Sherrill's daughter, Molly was cook, and according to a breakfast menu recorded by a guest, set and appetizing and abundant table.
The early guests at the Sherrill's Inn were an assort[ment] of traveling preachers, lawyers, presidents, politicians, and many prosperous families from Charleston and the East coming to the mountains to enjoy the cool summers.
The flow of important guests through the pages of the Inn's registers is surprising. Millard Fillmore and Andrew Johnson, both Presidents of the United States, were overnight visitors. Other political leaders who stopped here included A. S. Merrimon, a U.S. Senator from North Carolina from 1873 to 1879, and later Associate Justice and Chief Justice of the North Carolina Supreme Court; Zebulon B. Vance, a Governor and U.S. Senator, and George Davis, a Wilmington attorney, who served as attorney general of the Confederacy in 1864 and 1665.
Other visitors of prominence included F. W. Pickens of Edgefield, S. C., U.S. Minister to Russia from 1857 to 1860, the first Governor of South Carolina after that state seceded from the Union; Henry E. Colton, chronicler of the Western North Carolina mountains; and D. H. Jacques of Charleston, author of many books and editor of an agricultural magazine, "The Rural Carolinian." Also, Walter L. Steele of Richmond, N.C., who was secretary of the North Carolina Succession Convention in 1861, and Charles Edward Bechtler, one of the remarkable Germans who minted gold coins near Rutherfordton.
Two young ladies who stayed at Sherrill's during the 1850s registered as "Miss M. A. Morrison" and "Miss Eugenia Morrison" of Cottage Home, N.C. They were the daughters of the Rev. R. H. Morrison, one of the early presidents of Davidson College. Mary Ann Morrison later became Stonewall Jackson's second wife.

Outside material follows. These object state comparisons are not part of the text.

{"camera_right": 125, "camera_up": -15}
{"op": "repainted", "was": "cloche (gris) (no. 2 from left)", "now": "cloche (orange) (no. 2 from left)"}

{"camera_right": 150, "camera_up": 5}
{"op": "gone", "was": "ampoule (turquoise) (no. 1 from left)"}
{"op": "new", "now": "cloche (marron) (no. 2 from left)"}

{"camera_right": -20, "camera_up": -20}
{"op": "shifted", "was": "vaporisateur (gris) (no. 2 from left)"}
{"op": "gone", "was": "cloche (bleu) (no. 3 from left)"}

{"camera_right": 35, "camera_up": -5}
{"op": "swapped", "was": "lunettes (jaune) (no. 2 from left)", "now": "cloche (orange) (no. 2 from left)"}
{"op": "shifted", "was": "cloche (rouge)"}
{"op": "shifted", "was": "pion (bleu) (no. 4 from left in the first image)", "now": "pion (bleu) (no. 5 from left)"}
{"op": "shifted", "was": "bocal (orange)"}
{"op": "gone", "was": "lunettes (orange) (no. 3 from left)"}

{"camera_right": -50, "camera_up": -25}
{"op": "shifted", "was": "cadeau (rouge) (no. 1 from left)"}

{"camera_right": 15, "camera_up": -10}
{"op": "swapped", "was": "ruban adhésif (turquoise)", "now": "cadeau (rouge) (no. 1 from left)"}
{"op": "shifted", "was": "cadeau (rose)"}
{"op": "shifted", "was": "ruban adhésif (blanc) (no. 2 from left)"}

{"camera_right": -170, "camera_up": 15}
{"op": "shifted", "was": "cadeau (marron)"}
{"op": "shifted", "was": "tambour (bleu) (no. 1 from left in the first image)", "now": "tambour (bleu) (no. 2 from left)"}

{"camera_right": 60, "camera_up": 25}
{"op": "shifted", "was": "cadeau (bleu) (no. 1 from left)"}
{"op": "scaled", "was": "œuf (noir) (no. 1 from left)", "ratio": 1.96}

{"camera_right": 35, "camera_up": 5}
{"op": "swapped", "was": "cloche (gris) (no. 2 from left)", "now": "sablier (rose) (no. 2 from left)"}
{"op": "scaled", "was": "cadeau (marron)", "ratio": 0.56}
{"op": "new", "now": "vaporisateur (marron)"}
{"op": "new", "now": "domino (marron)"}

Another visitor at this time was Dr. W. L. Hilliard, a well-known Asheville physician and ardent Democrat, who was one of the principals in the last duel fought in Western North Carolina.
Among the churchmen who stopped at the inn, the most prominent were Bishop Ives of Raleigh, who established the Episcopal mission at Valle Cruces, and Bishop Atkinson, his successor, who was an important factor in bringing about reconciliation between Episcopal churches in the south and the north after the Civil War.